I'm a teenager and I need advice on quitting.

i was 12 when i started stealing cigarettes from my mom. i quickly became a daily smoker, like almost everyone around me (older family members). it was only a couple of years before it wasn't a secret, everyone knew. my dad was the most against it, but the understanding was that i be discreet about it because of my age.

i am now 52 years old, and today i have 56 days completely smoke free. this is by far the longest i have been smoke free in 40 years. i have tried to quit many many times over the years. please believe me, smoking will alter your life in a way that you won't be able to see clearly until you are looking back over it all. the relationship i have had with smoking is the biggest lie a person could let themself fall for. addiction has that kind of power.

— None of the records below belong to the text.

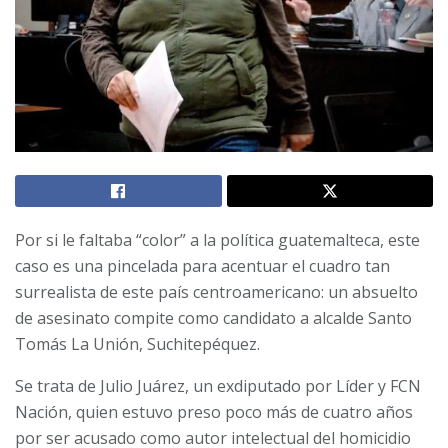
Por si le faltaba “color” a la política guatemalteca, este
caso es una pincelada para acentuar el cuadro tan
surrealista de este país centroamericano: un absuelto
de asesinato compite como candidato a alcalde Santo
Tomás La Unión, Suchitepéquez.
Se trata de Julio Juárez, un exdiputado por Líder y FCN
Nación, quien estuvo preso poco más de cuatro años
por ser acusado como autor intelectual del homicidio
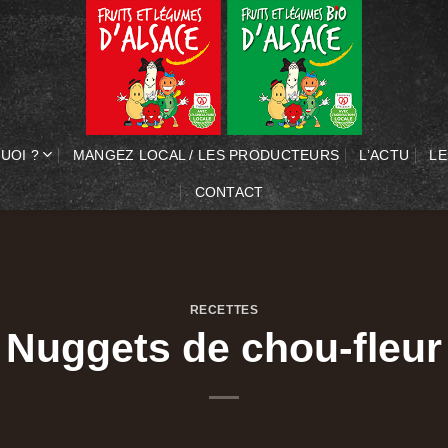
UOI ?
MANGEZ LOCAL / LES PRODUCTEURS
L’ACTU
LE
CONTACT
RECETTES
Nuggets de chou-fleur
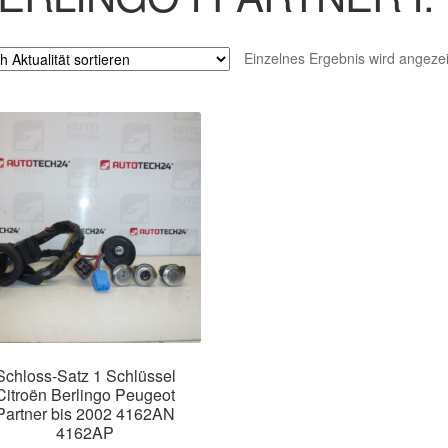
Einzelnes Ergebnis wird angezei
Schloss-Satz 1 Schlüssel
Citroën Berlingo Peugeot
Partner bis 2002 4162AN
4162AP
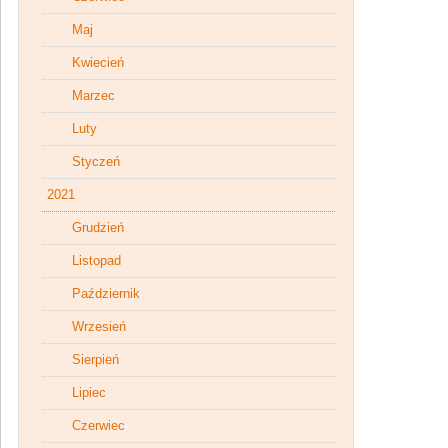
Maj
Kwiecień
Marzec
Luty
Styczeń
2021
Grudzień
Listopad
Październik
Wrzesień
Sierpień
Lipiec
Czerwiec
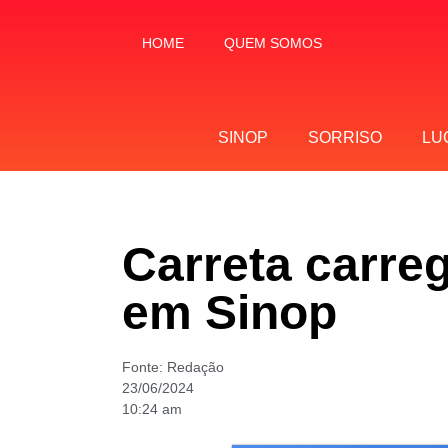
HOME
QUEM SOMOS
SINOP
SORRISO
LU
Carreta carre
em Sinop
Fonte:
Redação
23/06/2024
10:24 am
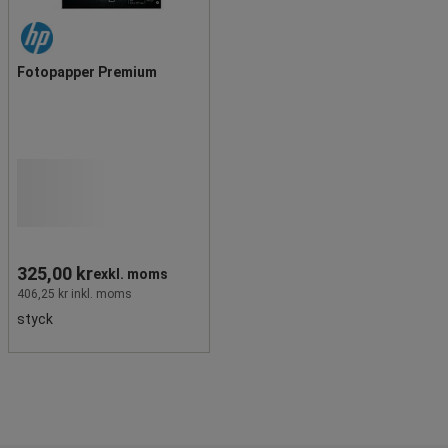
Fotopapper Premium
325,00 kr
exkl. moms
406,25 kr inkl. moms
styck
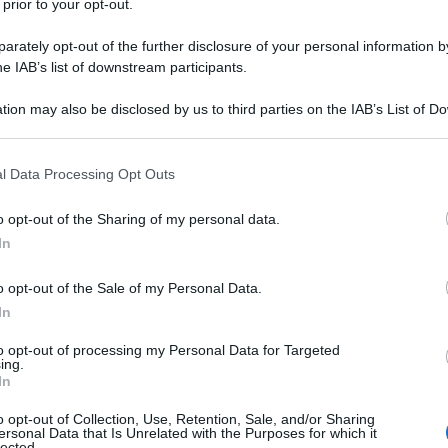
 prior to your opt-out.
rately opt-out of the further disclosure of your personal information by
he IAB’s list of downstream participants.
tion may also be disclosed by us to third parties on the IAB’s List of 
 that may further disclose it to other third parties.
 that this website/app uses one or more Google services and may gath
l Data Processing Opt Outs
including but not limited to your visit or usage behaviour. You may click 
 to Google and its third-party tags to use your data for below specifi
o opt-out of the Sharing of my personal data.
ogle consent section.
In
ti preferite
o opt-out of the Sale of my Personal Data.
In
to opt-out of processing my Personal Data for Targeted
ing.
In
o opt-out of Collection, Use, Retention, Sale, and/or Sharing
ersonal Data that Is Unrelated with the Purposes for which it
lected.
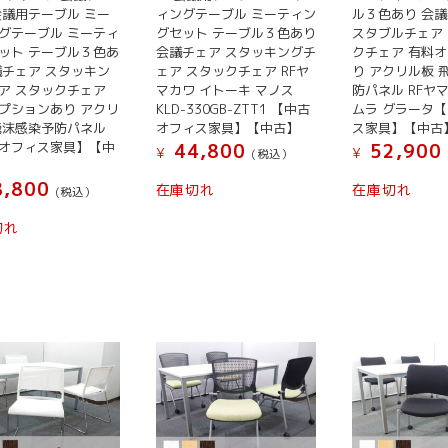
会議用テーブル ミー
ィングテーブル ミーティン
ル３色あり 会議
グテーブル ミーティ
グセット テーブル３色あり
スタブルチェア
ット テーブル３色あ
会議チェア スタッキングチ
クチェア 有料
議チェア スタッキン
ェア スタックチェア RFヤ
り アクリル板 
ア スタックチェア
マカワ イトーキ マノス
防パネル RFヤ
プションあり アクリ
KLD-330GB-ZTT1 【中古
ムラ グラータ
飛沫感染予防パネル
オフィス家具】【中古】
ス家具】【中古
オフィス家具】【中
44,800
52,900
¥
¥
(税込）
,800
在庫切れ
在庫切れ
(税込）
切れ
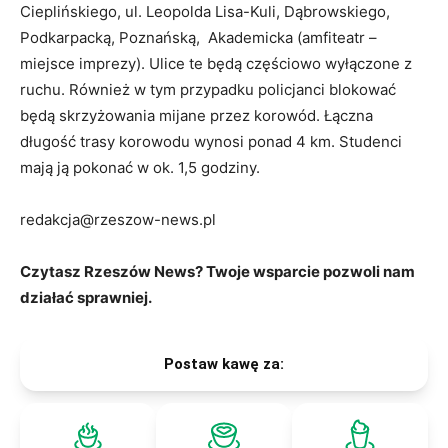
Cieplińskiego, ul. Leopolda Lisa-Kuli, Dąbrowskiego,
Podkarpacką, Poznańską, Akademicka (amfiteatr –
miejsce imprezy). Ulice te będą częściowo wyłączone z
ruchu. Również w tym przypadku policjanci blokować
będą skrzyżowania mijane przez korowód. Łączna
długość trasy korowodu wynosi ponad 4 km. Studenci
mają ją pokonać w ok. 1,5 godziny.
redakcja@rzeszow-news.pl
Czytasz Rzeszów News? Twoje wsparcie pozwoli nam
działać sprawniej.
Postaw kawę za:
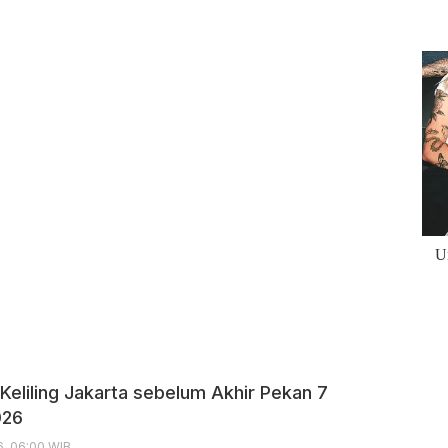
Keliling Jakarta sebelum Akhir Pekan 7
026
6, 06:00 WIB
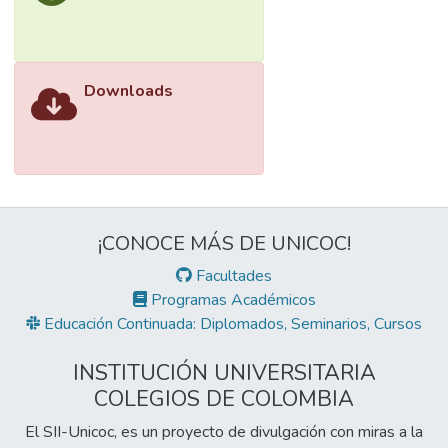
Downloads
¡CONOCE MÁS DE UNICOC!
Facultades
Programas Académicos
Educación Continuada: Diplomados, Seminarios, Cursos
INSTITUCIÓN UNIVERSITARIA
COLEGIOS DE COLOMBIA
El SII-Unicoc, es un proyecto de divulgación con miras a la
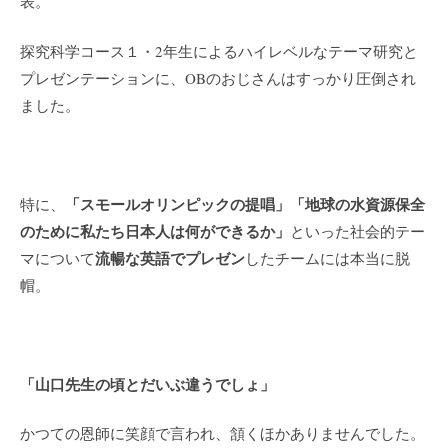
表。
探究科学コース１・2年生によるハイレベルなテーマ研究と
プレゼンテーションに、OBのおじさんはすっかり圧倒され
ました。
「スモールオリンピックの提唱」「地球の水資源保全
特に、
のために私たち日本人は何ができるか」
といった社会的テー
流暢な英語でプレゼン
マについて
したチームには本当に脱
帽。
「山口先生の頃とだいぶ違うでしょ」
かつての恩師に笑顔で言われ、頷くほかありませんでした。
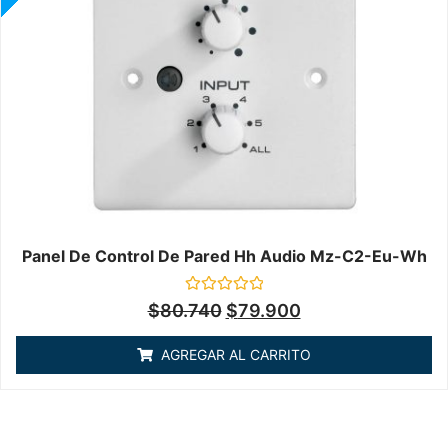
Panel De Control De Pared Hh Audio Mz-C2-Eu-Wh
Valorado
$
80.740
$
79.900
en
0
de
AGREGAR AL CARRITO
5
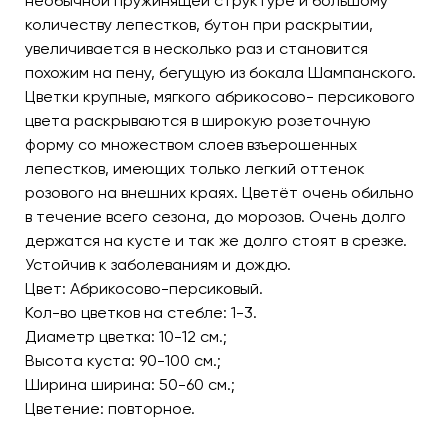
необычной пружинящей структуре и большому
количеству лепестков, бутон при раскрытии,
увеличивается в несколько раз и становится
похожим на пену, бегущую из бокала Шампанского.
Цветки крупные, мягкого абрикосово- персикового
цвета раскрываются в широкую розеточную
форму со множеством слоев взъерошенных
лепестков, имеющих только легкий оттенок
розового на внешних краях. Цветёт очень обильно
в течение всего сезона, до морозов. Очень долго
держатся на кусте и так же долго стоят в срезке.
Устойчив к заболеваниям и дождю.
Цвет: Абрикосово-персиковый.
Кол-во цветков на стебле: 1-3.
Диаметр цветка: 10-12 см.;
Высота куста: 90-100 см.;
Ширина ширина: 50-60 см.;
Цветение: повторное.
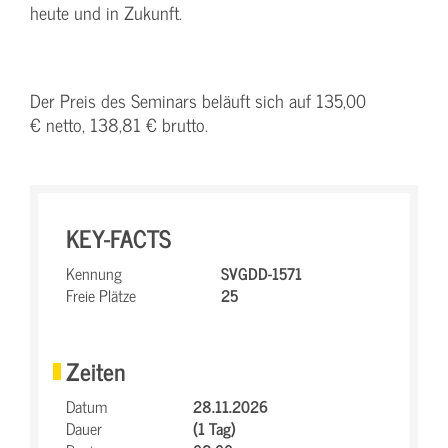
heute und in Zukunft.
Der Preis des Seminars beläuft sich auf 135,00
€ netto, 138,81 € brutto.
KEY-FACTS
Kennung
SVGDD-1571
Freie Plätze
25
Zeiten
Datum
28.11.2026
Dauer
(1 Tag)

i could write a novel here about all the reasons. i know what it's like to be young, stressed and vulnerable with no one to talk to, no one who gets me. it's like having a void inside that nothing can fill. the problem with addiction (to anything, it doesn't matter what it is) is that the thing we use to fill that void is actually creating a physical manifestation that goes way beyond the problems we are having. it can feel like comfort and that's where it tricks us. it's like trying to heal a cut on your hand by burning the hand on the stove. it's like drinking poison to ease a heartache. it's a distraction that feels like an answer, or at least a comfort, when in truth it is something much bigger than that. it is an enemy of life, an evil one at that, disguised as a friend.

i'm sorry if this seems a bit much. i've done my best to describe my path with the addiction to smoking, from 12 to 52. please draw on any support you can find and feel safe with. the trouble with addictive substances, once you are hooked, is that one is too many and a thousand is never enough. best of luck.